> **Entries supplied**

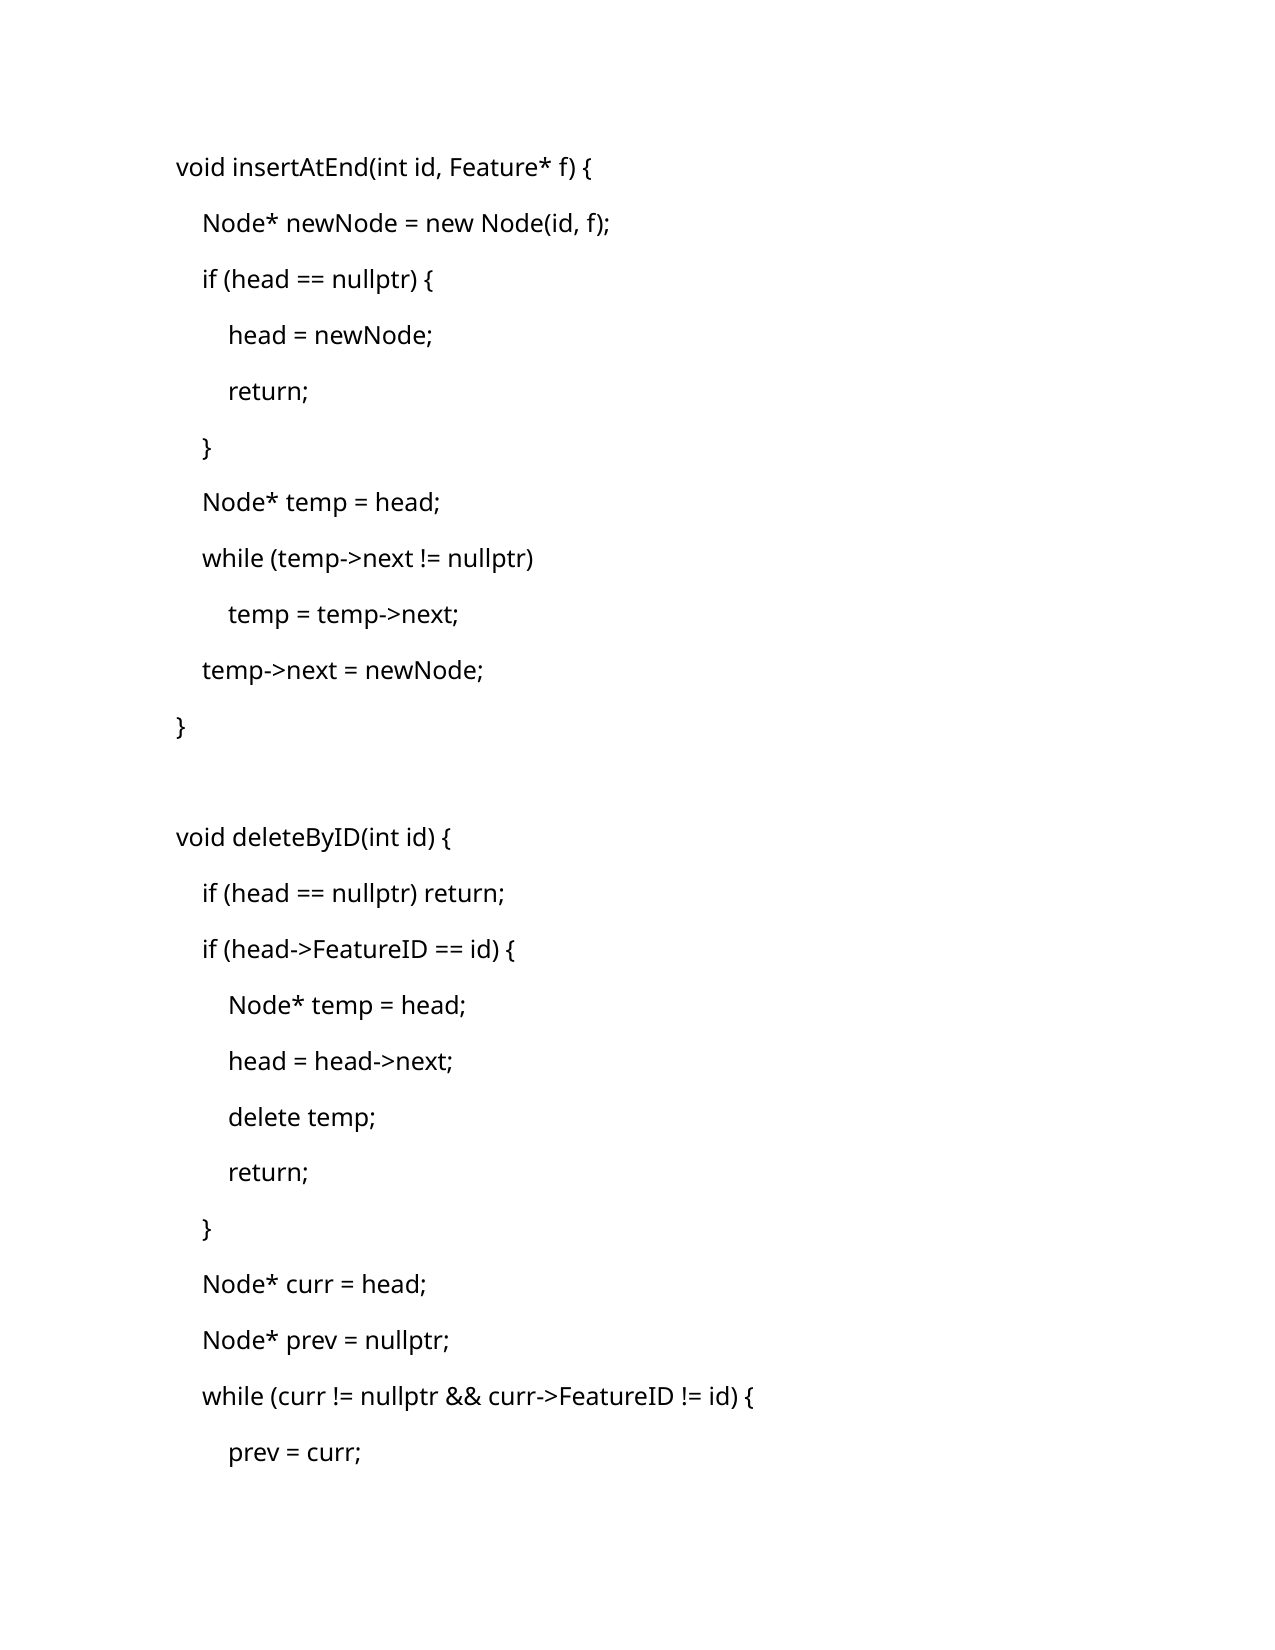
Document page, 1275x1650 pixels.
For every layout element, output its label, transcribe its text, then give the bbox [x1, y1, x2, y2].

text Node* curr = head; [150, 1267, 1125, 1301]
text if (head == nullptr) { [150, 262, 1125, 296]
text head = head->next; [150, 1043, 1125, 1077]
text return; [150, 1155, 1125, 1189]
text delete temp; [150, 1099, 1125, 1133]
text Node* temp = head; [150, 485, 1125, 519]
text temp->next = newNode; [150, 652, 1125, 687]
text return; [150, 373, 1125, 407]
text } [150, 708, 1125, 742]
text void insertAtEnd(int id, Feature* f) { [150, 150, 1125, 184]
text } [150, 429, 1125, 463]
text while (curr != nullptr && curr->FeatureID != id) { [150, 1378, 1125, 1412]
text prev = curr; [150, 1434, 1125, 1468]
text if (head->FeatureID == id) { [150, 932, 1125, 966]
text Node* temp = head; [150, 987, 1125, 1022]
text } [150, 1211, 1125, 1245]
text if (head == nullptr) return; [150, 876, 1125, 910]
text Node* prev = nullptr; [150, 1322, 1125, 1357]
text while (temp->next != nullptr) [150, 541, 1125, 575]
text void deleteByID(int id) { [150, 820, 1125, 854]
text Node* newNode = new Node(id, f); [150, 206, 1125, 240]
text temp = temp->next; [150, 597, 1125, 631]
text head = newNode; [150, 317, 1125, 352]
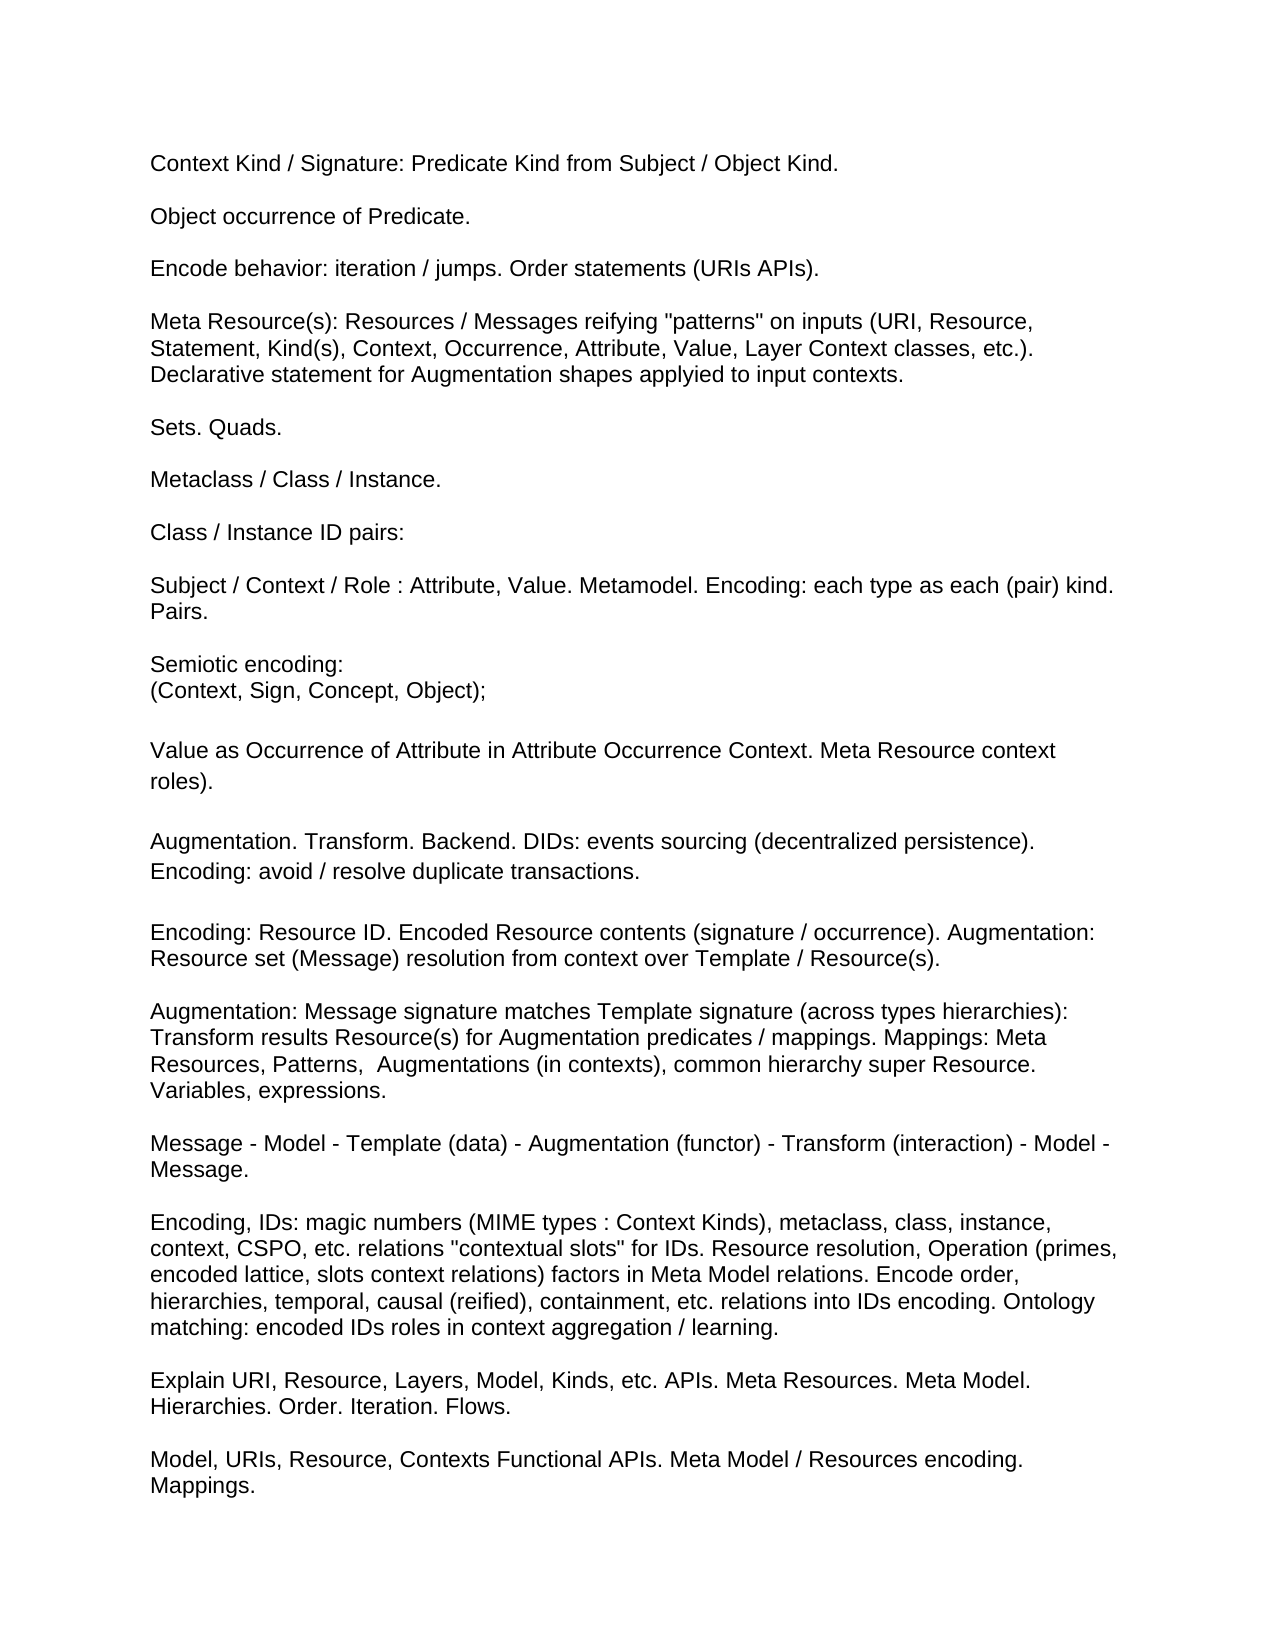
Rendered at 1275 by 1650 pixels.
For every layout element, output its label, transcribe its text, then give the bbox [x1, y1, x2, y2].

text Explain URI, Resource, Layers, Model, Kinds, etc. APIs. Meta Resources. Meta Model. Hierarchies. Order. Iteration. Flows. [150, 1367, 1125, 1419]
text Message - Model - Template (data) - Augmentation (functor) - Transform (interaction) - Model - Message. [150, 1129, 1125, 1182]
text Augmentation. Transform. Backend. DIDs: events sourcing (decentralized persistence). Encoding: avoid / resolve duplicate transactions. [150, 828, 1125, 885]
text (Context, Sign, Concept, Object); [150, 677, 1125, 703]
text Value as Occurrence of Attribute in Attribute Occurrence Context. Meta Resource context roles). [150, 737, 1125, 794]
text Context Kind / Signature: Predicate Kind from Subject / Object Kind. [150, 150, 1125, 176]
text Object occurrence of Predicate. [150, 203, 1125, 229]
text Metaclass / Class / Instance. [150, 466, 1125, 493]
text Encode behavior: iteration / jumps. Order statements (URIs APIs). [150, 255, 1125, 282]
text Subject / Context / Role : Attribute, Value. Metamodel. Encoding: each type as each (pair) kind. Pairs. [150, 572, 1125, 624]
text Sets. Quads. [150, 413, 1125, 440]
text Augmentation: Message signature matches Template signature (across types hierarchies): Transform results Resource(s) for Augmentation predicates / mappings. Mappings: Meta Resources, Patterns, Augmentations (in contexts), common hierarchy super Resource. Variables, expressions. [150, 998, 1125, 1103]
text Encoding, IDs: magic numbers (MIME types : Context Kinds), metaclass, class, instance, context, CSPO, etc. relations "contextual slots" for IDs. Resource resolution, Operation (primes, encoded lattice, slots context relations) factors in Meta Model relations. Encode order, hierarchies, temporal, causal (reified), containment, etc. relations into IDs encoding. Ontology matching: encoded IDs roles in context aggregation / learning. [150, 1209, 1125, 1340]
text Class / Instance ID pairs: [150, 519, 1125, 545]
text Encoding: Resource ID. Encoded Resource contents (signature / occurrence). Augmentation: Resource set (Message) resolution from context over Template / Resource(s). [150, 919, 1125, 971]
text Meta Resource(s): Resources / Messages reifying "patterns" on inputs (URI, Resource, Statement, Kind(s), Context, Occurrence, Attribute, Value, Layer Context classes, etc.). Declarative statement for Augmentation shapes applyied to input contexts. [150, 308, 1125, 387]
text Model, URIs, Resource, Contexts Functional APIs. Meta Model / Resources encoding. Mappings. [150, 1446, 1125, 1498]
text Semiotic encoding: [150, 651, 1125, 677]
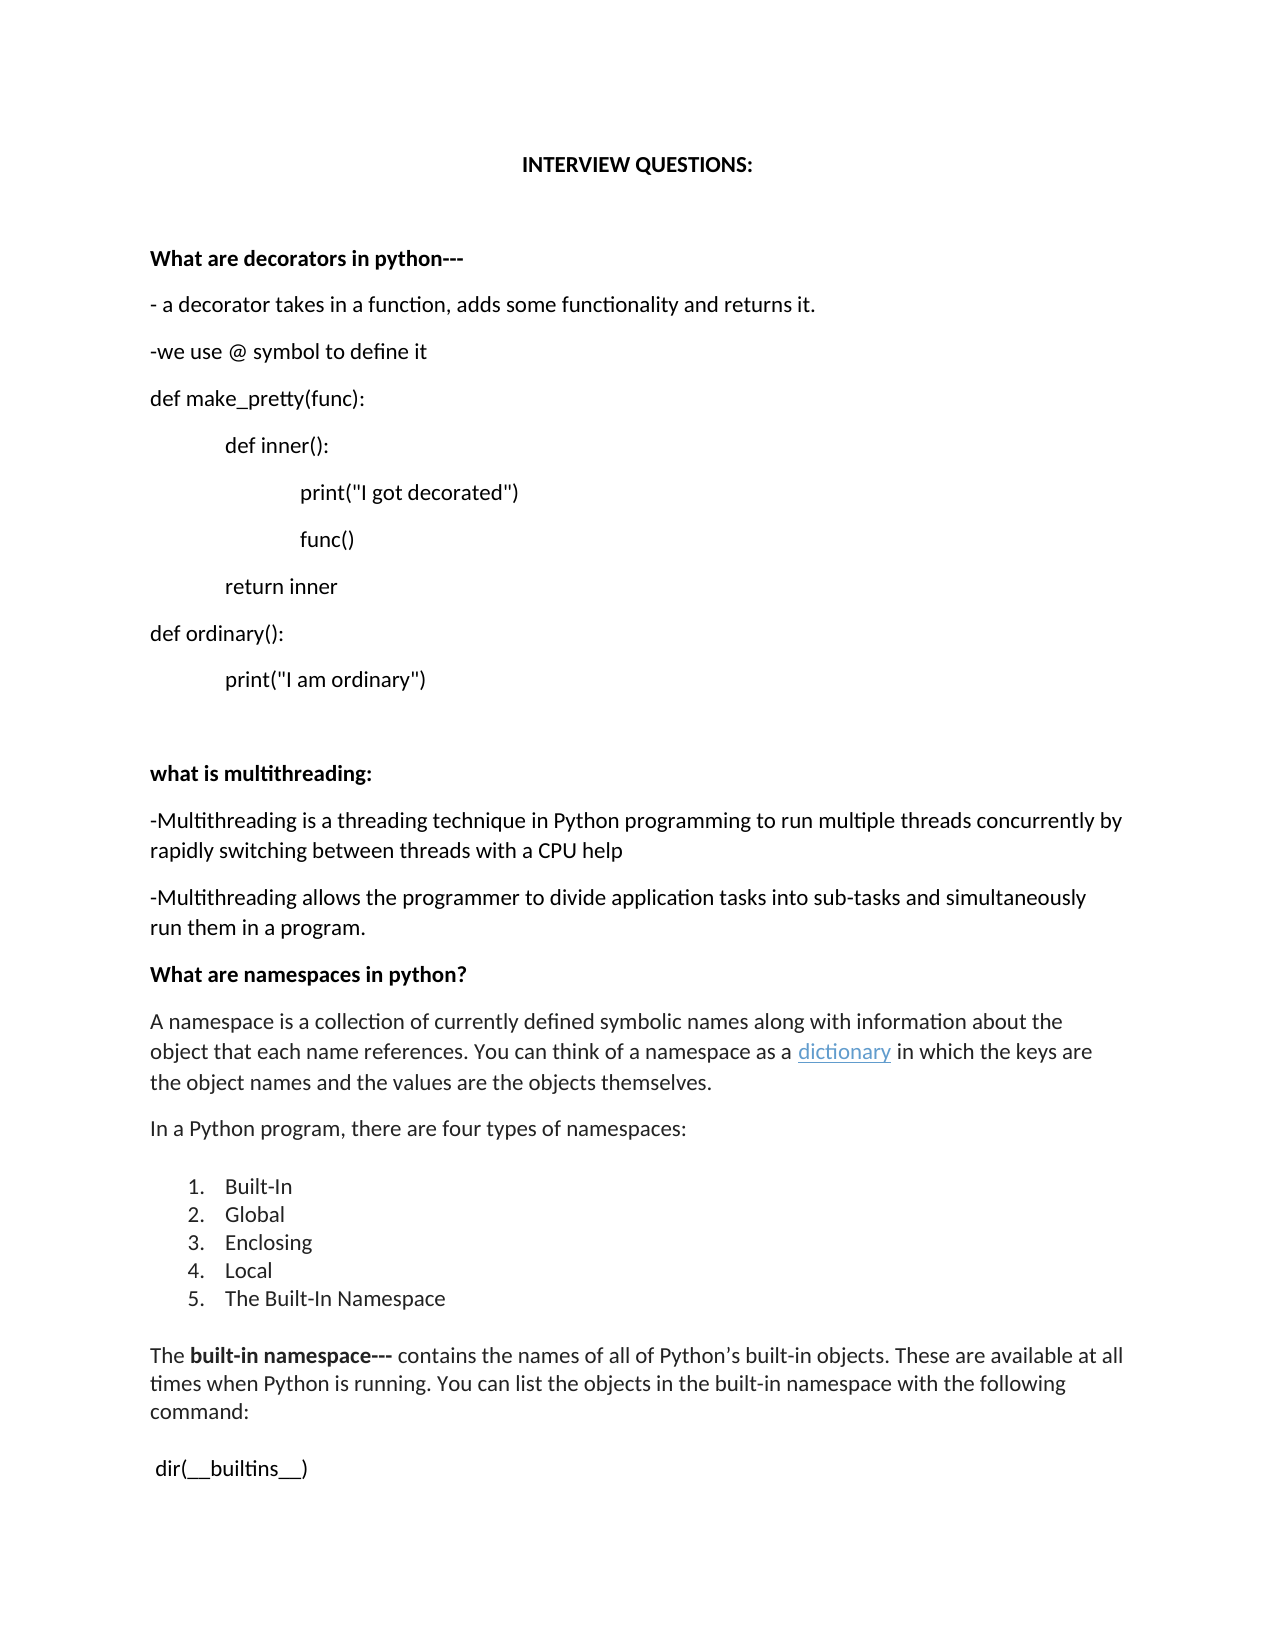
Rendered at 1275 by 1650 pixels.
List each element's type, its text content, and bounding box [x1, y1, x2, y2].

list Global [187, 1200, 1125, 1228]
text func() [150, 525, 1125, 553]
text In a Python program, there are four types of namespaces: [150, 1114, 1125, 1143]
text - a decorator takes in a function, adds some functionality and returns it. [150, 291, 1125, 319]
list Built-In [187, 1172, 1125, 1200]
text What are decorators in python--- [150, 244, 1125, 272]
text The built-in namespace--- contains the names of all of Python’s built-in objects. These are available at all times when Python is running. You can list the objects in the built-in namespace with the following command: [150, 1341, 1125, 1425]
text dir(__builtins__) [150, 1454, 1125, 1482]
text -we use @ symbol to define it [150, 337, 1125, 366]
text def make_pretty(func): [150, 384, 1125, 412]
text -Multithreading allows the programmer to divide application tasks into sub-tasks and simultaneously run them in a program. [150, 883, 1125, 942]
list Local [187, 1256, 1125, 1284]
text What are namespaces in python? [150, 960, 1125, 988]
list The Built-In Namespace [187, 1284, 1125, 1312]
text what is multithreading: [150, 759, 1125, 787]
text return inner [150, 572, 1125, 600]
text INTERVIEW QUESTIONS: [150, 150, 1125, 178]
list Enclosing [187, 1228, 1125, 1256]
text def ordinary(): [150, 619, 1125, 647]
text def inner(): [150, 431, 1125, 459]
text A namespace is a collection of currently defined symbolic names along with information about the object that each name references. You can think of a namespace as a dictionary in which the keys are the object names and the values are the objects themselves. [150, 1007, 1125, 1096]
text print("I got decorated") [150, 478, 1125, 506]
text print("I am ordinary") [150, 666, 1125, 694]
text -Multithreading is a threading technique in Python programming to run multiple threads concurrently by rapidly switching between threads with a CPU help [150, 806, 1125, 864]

> **Action item**
Copy every line of the listing above exactly. Leave each picture out.

> **Reply to the task**
Document page, 1275x1650 pixels.
For every layout element, output its label, transcribe its text, then give the bbox [x1, y1, x2, y2].

text Node* curr = head; [150, 1267, 1125, 1301]
text if (head == nullptr) { [150, 262, 1125, 296]
text head = head->next; [150, 1043, 1125, 1077]
text return; [150, 1155, 1125, 1189]
text delete temp; [150, 1099, 1125, 1133]
text Node* temp = head; [150, 485, 1125, 519]
text temp->next = newNode; [150, 652, 1125, 687]
text return; [150, 373, 1125, 407]
text } [150, 708, 1125, 742]
text void insertAtEnd(int id, Feature* f) { [150, 150, 1125, 184]
text } [150, 429, 1125, 463]
text while (curr != nullptr && curr->FeatureID != id) { [150, 1378, 1125, 1412]
text prev = curr; [150, 1434, 1125, 1468]
text if (head->FeatureID == id) { [150, 932, 1125, 966]
text Node* temp = head; [150, 987, 1125, 1022]
text } [150, 1211, 1125, 1245]
text if (head == nullptr) return; [150, 876, 1125, 910]
text Node* prev = nullptr; [150, 1322, 1125, 1357]
text while (temp->next != nullptr) [150, 541, 1125, 575]
text void deleteByID(int id) { [150, 820, 1125, 854]
text Node* newNode = new Node(id, f); [150, 206, 1125, 240]
text temp = temp->next; [150, 597, 1125, 631]
text head = newNode; [150, 317, 1125, 352]
Rendered at 1275 by 1650 pixels.
For every layout element, output its label, transcribe its text, then give the bbox [x1, y1, x2, y2].

text Explain URI, Resource, Layers, Model, Kinds, etc. APIs. Meta Resources. Meta Model. Hierarchies. Order. Iteration. Flows. [150, 1367, 1125, 1419]
text Message - Model - Template (data) - Augmentation (functor) - Transform (interaction) - Model - Message. [150, 1129, 1125, 1182]
text Augmentation. Transform. Backend. DIDs: events sourcing (decentralized persistence). Encoding: avoid / resolve duplicate transactions. [150, 828, 1125, 885]
text (Context, Sign, Concept, Object); [150, 677, 1125, 703]
text Value as Occurrence of Attribute in Attribute Occurrence Context. Meta Resource context roles). [150, 737, 1125, 794]
text Context Kind / Signature: Predicate Kind from Subject / Object Kind. [150, 150, 1125, 176]
text Object occurrence of Predicate. [150, 203, 1125, 229]
text Metaclass / Class / Instance. [150, 466, 1125, 493]
text Encode behavior: iteration / jumps. Order statements (URIs APIs). [150, 255, 1125, 282]
text Subject / Context / Role : Attribute, Value. Metamodel. Encoding: each type as each (pair) kind. Pairs. [150, 572, 1125, 624]
text Sets. Quads. [150, 413, 1125, 440]
text Augmentation: Message signature matches Template signature (across types hierarchies): Transform results Resource(s) for Augmentation predicates / mappings. Mappings: Meta Resources, Patterns, Augmentations (in contexts), common hierarchy super Resource. Variables, expressions. [150, 998, 1125, 1103]
text Encoding, IDs: magic numbers (MIME types : Context Kinds), metaclass, class, instance, context, CSPO, etc. relations "contextual slots" for IDs. Resource resolution, Operation (primes, encoded lattice, slots context relations) factors in Meta Model relations. Encode order, hierarchies, temporal, causal (reified), containment, etc. relations into IDs encoding. Ontology matching: encoded IDs roles in context aggregation / learning. [150, 1209, 1125, 1340]
text Class / Instance ID pairs: [150, 519, 1125, 545]
text Encoding: Resource ID. Encoded Resource contents (signature / occurrence). Augmentation: Resource set (Message) resolution from context over Template / Resource(s). [150, 919, 1125, 971]
text Meta Resource(s): Resources / Messages reifying "patterns" on inputs (URI, Resource, Statement, Kind(s), Context, Occurrence, Attribute, Value, Layer Context classes, etc.). Declarative statement for Augmentation shapes applyied to input contexts. [150, 308, 1125, 387]
text Model, URIs, Resource, Contexts Functional APIs. Meta Model / Resources encoding. Mappings. [150, 1446, 1125, 1498]
text Semiotic encoding: [150, 651, 1125, 677]
Rendered at 1275 by 1650 pixels.
List each element's type, its text content, and bounding box [x1, y1, x2, y2].

list Global [187, 1200, 1125, 1228]
text func() [150, 525, 1125, 553]
text In a Python program, there are four types of namespaces: [150, 1114, 1125, 1143]
text - a decorator takes in a function, adds some functionality and returns it. [150, 291, 1125, 319]
list Built-In [187, 1172, 1125, 1200]
text What are decorators in python--- [150, 244, 1125, 272]
text The built-in namespace--- contains the names of all of Python’s built-in objects. These are available at all times when Python is running. You can list the objects in the built-in namespace with the following command: [150, 1341, 1125, 1425]
text dir(__builtins__) [150, 1454, 1125, 1482]
text -we use @ symbol to define it [150, 337, 1125, 366]
text def make_pretty(func): [150, 384, 1125, 412]
text -Multithreading allows the programmer to divide application tasks into sub-tasks and simultaneously run them in a program. [150, 883, 1125, 942]
list Local [187, 1256, 1125, 1284]
text What are namespaces in python? [150, 960, 1125, 988]
list The Built-In Namespace [187, 1284, 1125, 1312]
text what is multithreading: [150, 759, 1125, 787]
text return inner [150, 572, 1125, 600]
text INTERVIEW QUESTIONS: [150, 150, 1125, 178]
list Enclosing [187, 1228, 1125, 1256]
text def ordinary(): [150, 619, 1125, 647]
text def inner(): [150, 431, 1125, 459]
text A namespace is a collection of currently defined symbolic names along with information about the object that each name references. You can think of a namespace as a dictionary in which the keys are the object names and the values are the objects themselves. [150, 1007, 1125, 1096]
text print("I got decorated") [150, 478, 1125, 506]
text print("I am ordinary") [150, 666, 1125, 694]
text -Multithreading is a threading technique in Python programming to run multiple threads concurrently by rapidly switching between threads with a CPU help [150, 806, 1125, 864]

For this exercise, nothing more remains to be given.